I attended a good friend’s father’s funeral recently, and while listening to my friend give the eulogy, I was struck by my own internal thought “I don’t remember very much about my own father in 22 years, he hasn’t seen me graduate, get a job and get married, I don’t think my father really knows me and the person I’ve become. My father hardly knows me.
But, he does.
It pains me when all I can describe to my niece about her grandfather is that he liked the colour purple, showed his love by fetching my sisters and I to NTU over 10 years, and that he was a pilot. I wish I could recount his character, his personal experiences, his growth.. but I am at a loss, especially when it feels like I can’t capture the full essence of who he is.
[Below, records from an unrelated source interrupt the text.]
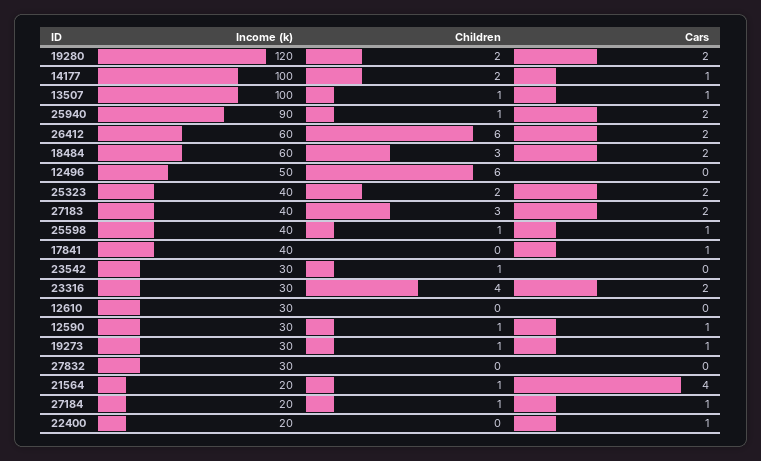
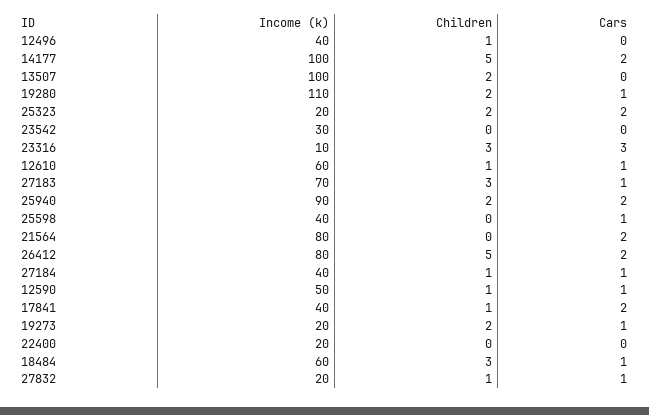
  {
    "Income (k)": {
-     "19280": 120,
+     "19280": 110,
      "14177": 100,
      "13507": 100,
      "25940": 90,
-     "26412": 60,
+     "26412": 80,
      "18484": 60,
-     "12496": 50,
+     "12496": 40,
-     "25323": 40,
+     "25323": 20,
-     "27183": 40,
+     "27183": 70,
      "25598": 40,
      "17841": 40,
      "23542": 30,
-     "23316": 30,
+     "23316": 10,
-     "12610": 30,
+     "12610": 60,
-     "12590": 30,
+     "12590": 50,
-     "19273": 30,
+     "19273": 20,
-     "27832": 30,
+     "27832": 20,
-     "21564": 20,
+     "21564": 80,
-     "27184": 20,
+     "27184": 40,
      "22400": 20
    },
    "Children": {
      "19280": 2,
-     "14177": 2,
+     "14177": 5,
-     "13507": 1,
+     "13507": 2,
-     "25940": 1,
+     "25940": 2,
-     "26412": 6,
+     "26412": 5,
      "18484": 3,
-     "12496": 6,
+     "12496": 1,
      "25323": 2,
      "27183": 3,
-     "25598": 1,
+     "25598": 0,
-     "17841": 0,
+     "17841": 1,
-     "23542": 1,
+     "23542": 0,
-     "23316": 4,
+     "23316": 3,
-     "12610": 0,
+     "12610": 1,
      "12590": 1,
-     "19273": 1,
+     "19273": 2,
-     "27832": 0,
+     "27832": 1,
-     "21564": 1,
+     "21564": 0,
      "27184": 1,
      "22400": 0
    },
    "Cars": {
-     "19280": 2,
+     "19280": 1,
-     "14177": 1,
+     "14177": 2,
-     "13507": 1,
+     "13507": 0,
      "25940": 2,
      "26412": 2,
-     "18484": 2,
+     "18484": 1,
      "12496": 0,
      "25323": 2,
-     "27183": 2,
+     "27183": 1,
      "25598": 1,
-     "17841": 1,
+     "17841": 2,
      "23542": 0,
-     "23316": 2,
+     "23316": 3,
-     "12610": 0,
+     "12610": 1,
      "12590": 1,
      "19273": 1,
-     "27832": 0,
+     "27832": 1,
-     "21564": 4,
+     "21564": 2,
      "27184": 1,
-     "22400": 1
+     "22400": 0
    }
  }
It’s hard to actually recognize and trust that my dad actually knows me, the angst of “you don’t understand” was a common thought when I was in teenage rebellion mode.
As I get a taste of parenthood while hanging out with my niece and nephew, I actually see just how much of a parent (especially in terms of effort and belief system) goes into raising a child, their hearts are truly poured out for the child. What a vocation! Parents are where we get all the quirks from – good and bad.
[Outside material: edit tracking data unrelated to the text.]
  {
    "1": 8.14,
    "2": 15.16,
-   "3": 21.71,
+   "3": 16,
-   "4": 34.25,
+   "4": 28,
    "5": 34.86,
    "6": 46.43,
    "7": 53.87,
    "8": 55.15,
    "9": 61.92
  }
Only on hindsight do I see that this relationship is not just about proving myself to him, but about his fathering me too. He knows my values, my character and the person I chose and would choose to be. He knows that because he raised me, taught me and loved me. He knows who I am as a person, as his child.
To be honest, sometimes I don’t really think God knows me all that well either. He is basically all my dad is to me, isn’t ‘physically’ around and even more ‘abstract’! It would be too easy to say “you don’t understand!” to God because he wouldn’t react to my door slamming or my whiny cries for attention. Yet, He is my Father for all eternity!?
Only in recognizing him as my creator, my teacher and the lover of my soul can I really proclaim that “yes, my father who art in heaven, in a very real way, knows me through and through”. And with that, it’s a lot easier to trust that He has a plan that would trump mine in a heartbeat.
Memories fade, moments may be forgotten, and I don’t think I know very much about God, I would spend my life listening to him and only understand a tiny fraction of who he is. But I can’t deny that he has shown me a path that is so specifically catered for the person I am. God knows the fire in my heart, the man that supports me and the experiences that shape me. He definitely knows me.
He know me a lot more than I know myself.